Vivre d'amour
et de poésie

May Lopez

Je m’appelle May. Je suis la fondatrice de Les mots à l’affiche

J’aime. Créer. Réserver un vol pour un pays, encore, inconnu. Écrire. Imaginer. Photographier. Observer le jour qui se lève et sa lumière bleutée.

L’instant où l’avion décolle. Et puis, la vue par le hublot. La mélodie d’un piano, la beauté d’une rencontre, la douceur d’une pluie d’été. Le bruit de pas sur le parquet. Le silence. La justesse d’un roman.

Je crois en la beauté de la vie. Je crois en l’amour. Je crois en la douceur. Je crois en l’humain. Je crois que les rêves sont faits pour être réalisés.

Et vous, en quoi croyez-vous ? 

Le cercle privé

Le cercle est un espace d’exploration et d’échanges

On y parle littérature, entrepreneuriat et créativité. On parle d’amour et rencontres qui éclairent et font battre le coeur un peu plus fort. On s’étonne de la poésie du quotidien et de la beauté des premières fois. On est passionnés, fous et idéalistes. On s’y dévoile vulnérables et sincères. On tremble, on rit, on aime. On a la tête dans les étoiles.

On a des rêves qui n’attendent que d’être réalisés.

Une parenthèse


Une semaine pour s’éloigner des notifications, des rendez-vous et des écrans : une semaine entière avec Holly et entourée de mes personnes préférées dans une maison en pleine nature. 
Une semaine à rire, à faire la sieste, à oublier le temps, à lire, à écouter de l’intérieur la pluie tomber, à trinquer à cette vie-là, à savourer des repas cuit à la cheminée et à observer le ciel, la feu et la terre. 
Une semaine pour revenir finalement, oui, à l’essentiel et à saisir le présent. 


Une semaine loin du tumulte et des obligations de la ville, qu’est-ce que c’était doux et revigorant.

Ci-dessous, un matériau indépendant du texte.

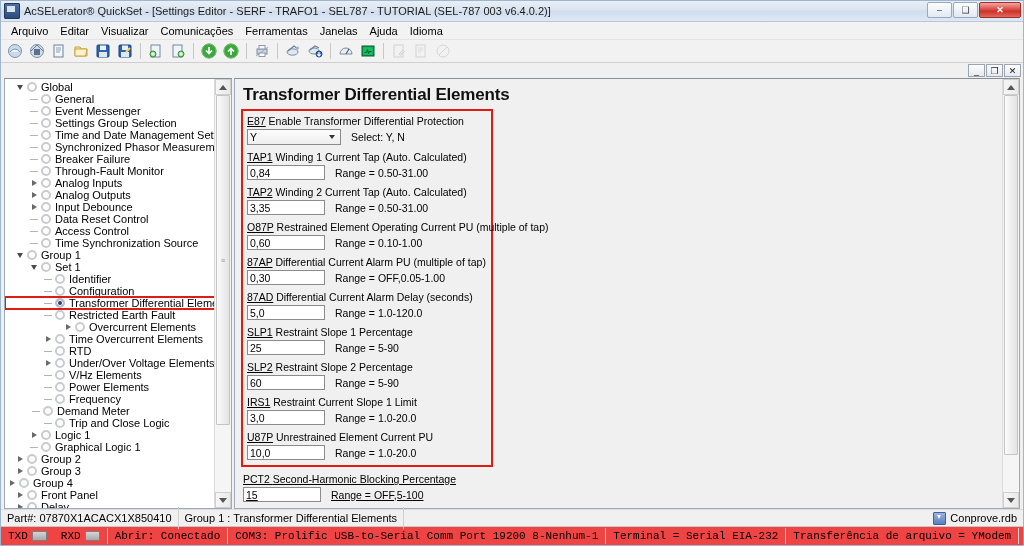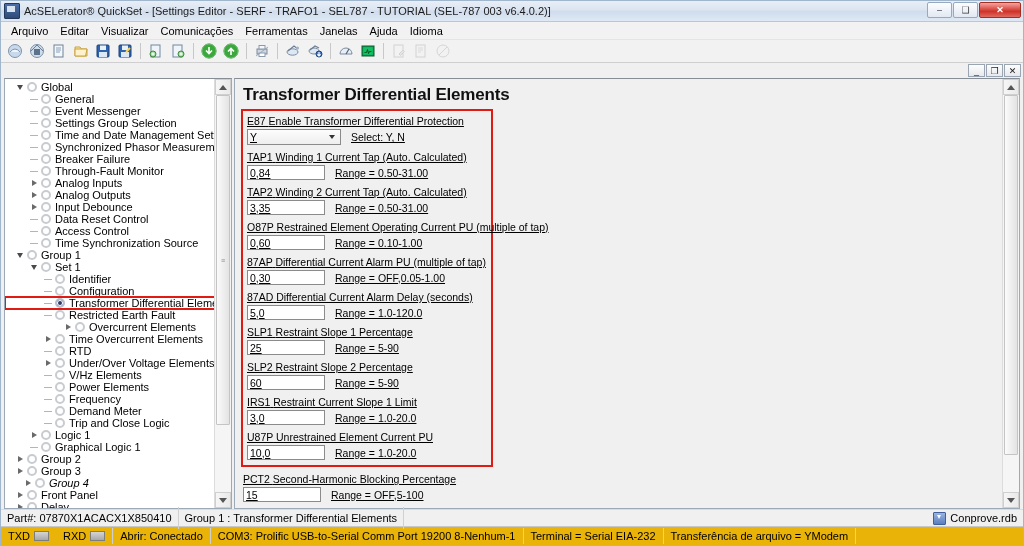"E87 Enable Transformer Differential" .redbox { text-decoration: underline -> none }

Mon empire contre un ciel bleu

J’ai troqué mon appartement pour cette vue sur les arbres et le ciel bleu. Une semaine pour respirer, écrire et rêver de 2021. 
Une semaine pour prendre soin de moi, pour observer le feu de cheminée et marcher dans la forêt. 
Une semaine pour recharger les batteries ; pour créer, imaginer et m’émerveiller. 
Alors, je ne sais pas si c’est l’air de la campagne, ou l’idée de ces jours au ralenti ; mais depuis samedi, j’ai un sourire qui s’est glissé sur mes lèvres et je semble porter en moi l’apaisement des beaux jours. 


Et, qu’est ce que c’est doux.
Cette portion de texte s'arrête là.